STATIC : Surface Temporal Affine for TIme Consistency in Video Monocular Depth Estimation
Sunghun Yang, Minhyeok Lee, Suhwan Cho, Jungho Lee, Sangyoun Lee
TL;DR
This work tackles temporal inconsistency in video monocular depth estimation without relying on external motion cues. It introduces STATIC, which splits frames into static and dynamic regions via a surface-normal-based difference mask and then learns temporal cues independently through the Masked Static (MS) and Surface Normal Similarity (SNS) modules, followed by a refinement that fuses the two paths. Key contributions include a differentiable, geometry-driven difference mask, the MS and SNS modules tailored to static/dynamic regions, and state-of-the-art results on KITTI Eigen and NYUv2 without extra inputs, validated by extensive ablations.
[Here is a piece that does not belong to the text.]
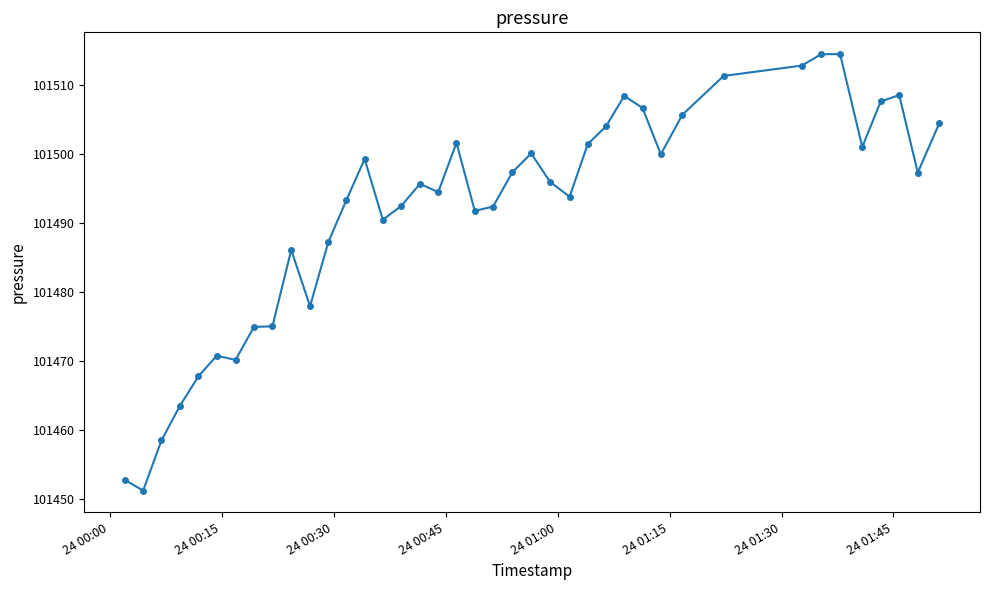

What is the value of the 37th point from the left?

101507.6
The approach improves edge fidelity and temporal stability while maintaining efficiency, making it practically impactful for autonomous driving and robotics where reliable video depth is essential.
Abstract
Video monocular depth estimation is essential for applications such as autonomous driving, AR/VR, and robotics. Recent transformer-based single-image monocular depth estimation models perform well on single images but struggle with depth consistency across video frames. Traditional methods aim to improve temporal consistency using multi-frame temporal modules or prior information like optical flow and camera parameters. However, these approaches face issues such as high memory use, reduced performance with dynamic or irregular motion, and limited motion understanding. We propose STATIC, a novel model that independently learns temporal consistency in static and dynamic area without additional information. A difference mask from surface normals identifies static and dynamic area by measuring directional variance. For static area, the Masked Static (MS) module enhances temporal consistency by focusing on stable regions. For dynamic area, the Surface Normal Similarity (SNS) module aligns areas and enhances temporal consistency by measuring feature similarity between frames. A final refinement integrates the independently learned static and dynamic area, enabling STATIC to achieve temporal consistency across the entire sequence. Our method achieves state-of-the-art video depth estimation on the KITTI and NYUv2 datasets without additional information.